The graph algorithms
Once a graph is loaded to FlashGraphR, users can perform graph algorithms on the graph. The graph applications supported by FlashGraph are listed below:
- weakly connected components:
fg.clusters(g, mode="weak")
- strongly connected components:
fg.clusters(g, mode="strong")
- graph transitivity:
fg.transitivity(g)
- PageRank:
fg.page.rank(g)
- triangle counting:
fg.directed.triangles(g)
andfg.undirected.triangles(g)
- scan statistics:
fg.topK.scan(g)
andfg.local.scan(g)
- coreness:
fg.coreness(g)
- diameter estimation:
fg.diameter(g)
- spectral embedding:
fg.spectral.embedding(g, nev)
. It supports performing spectral embedding on an adjacency matrix, a Laplacian matrix and a normalized Laplacian matrix.
Other functions
fg.list.graphs
: list all graphs loaded to FlashGraphR.fg.exist.graph
: test if a graph has been loaded to FlashGraphR.fg.vcount
: get the number of vertices in a graph.fg.ecount
: get the number of edges in a graph.fg.in.mem
: whether a graph is stored in memory or on disks.fg.is.directed
: whether a graph is directed.fg.degree
: get the degrees of all vertices.fg.fetch.subgraph
: extract an induced subgraph.
Examples of using FlashGraphR
Compute spectral embedding on the largest connected component in a graph.
library(FlashGraphR)
fg.set.conf("flash-graph/conf/run_test.txt")
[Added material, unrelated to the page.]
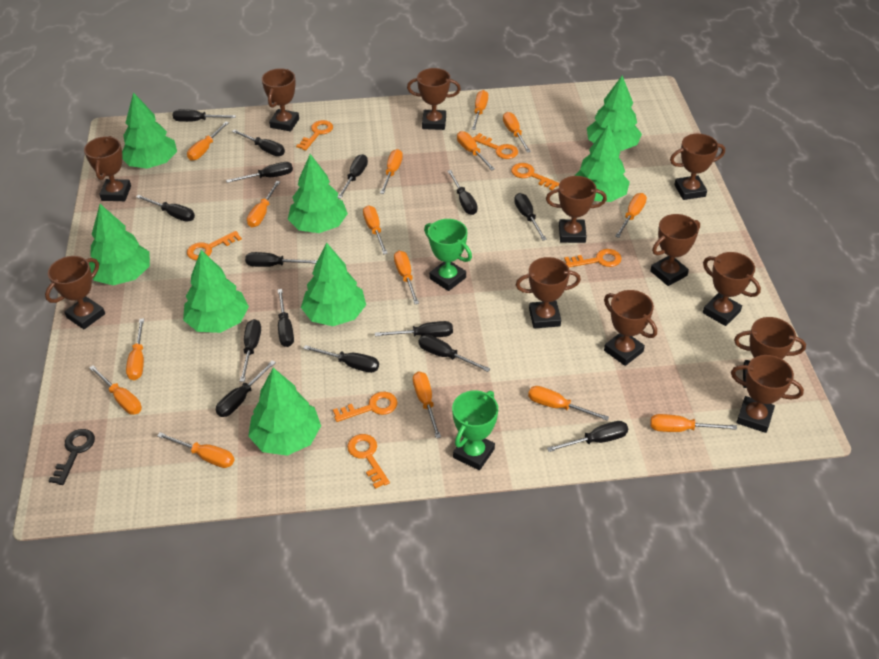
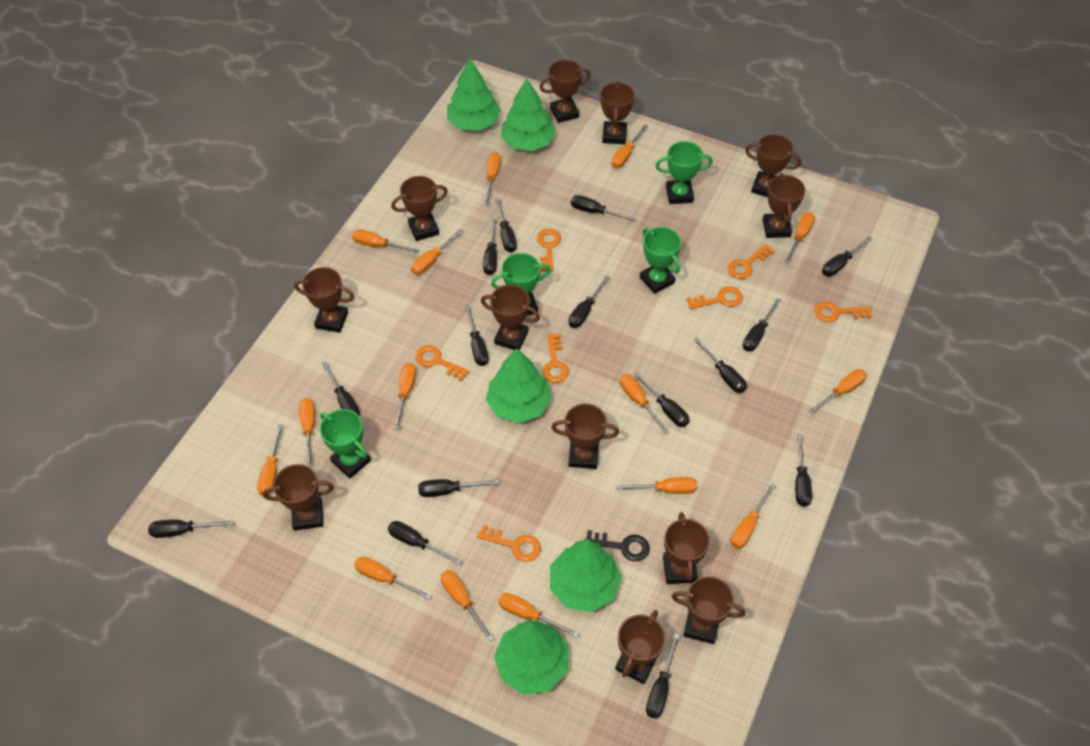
green tree: [89,204,150,285] [122,92,177,169] [183,250,249,333] [248,368,321,456] [288,154,348,233] [301,242,366,326] [574,124,630,202] [587,75,642,151] = 8 -> [447,58,501,131] [486,349,552,423] [494,620,568,695] [501,79,556,151] [550,539,622,612] = 5
green trophy: [424,219,472,291] [452,390,498,470] = 2 -> [320,409,371,478] [491,253,551,316] [640,227,681,294] [655,141,712,204] = 4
# Load the Facebook graph as an undirected graph.
fg <- fg.load.graph("/mnt/nfs/graph-data/facebook_combined.txt", directed=FALSE)
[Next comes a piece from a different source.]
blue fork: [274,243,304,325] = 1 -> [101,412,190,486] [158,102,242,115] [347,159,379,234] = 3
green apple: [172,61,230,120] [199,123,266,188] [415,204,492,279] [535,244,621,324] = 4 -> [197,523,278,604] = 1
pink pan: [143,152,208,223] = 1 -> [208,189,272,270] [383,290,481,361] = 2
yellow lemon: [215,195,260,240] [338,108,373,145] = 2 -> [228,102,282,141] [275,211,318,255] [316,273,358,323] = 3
# Get the strongly connected components.
# It returns an array whose elements are the component Ids of the vertices.
cc <- fg.clusters(fg, "weakly")
# Get the size of each component
counts <- as.data.frame(fm.table(cc[cc >= 0]))
# Get the largest component ID
lcc.id <- as.vector(counts$val)[which.max(as.vector(counts$Freq))]
# Get all vertices in the largest component
lcc.v <- which(cc == lcc.id)
# Get the induced subgraph with all vertices in the largest components
# The function outputs a graph in the FlashGraph format.
sub.fg <- fg.fetch.subgraph(fg, vertices=lcc.v, compress=FALSE)
# Compute spectral embedding on the largest connected component.
res <- fg.spectral.embedding(sub.fg, 10, which="A")
# Use kmeans to cluster the vertices.
clus.res <- kmeans(res$vectors, 10)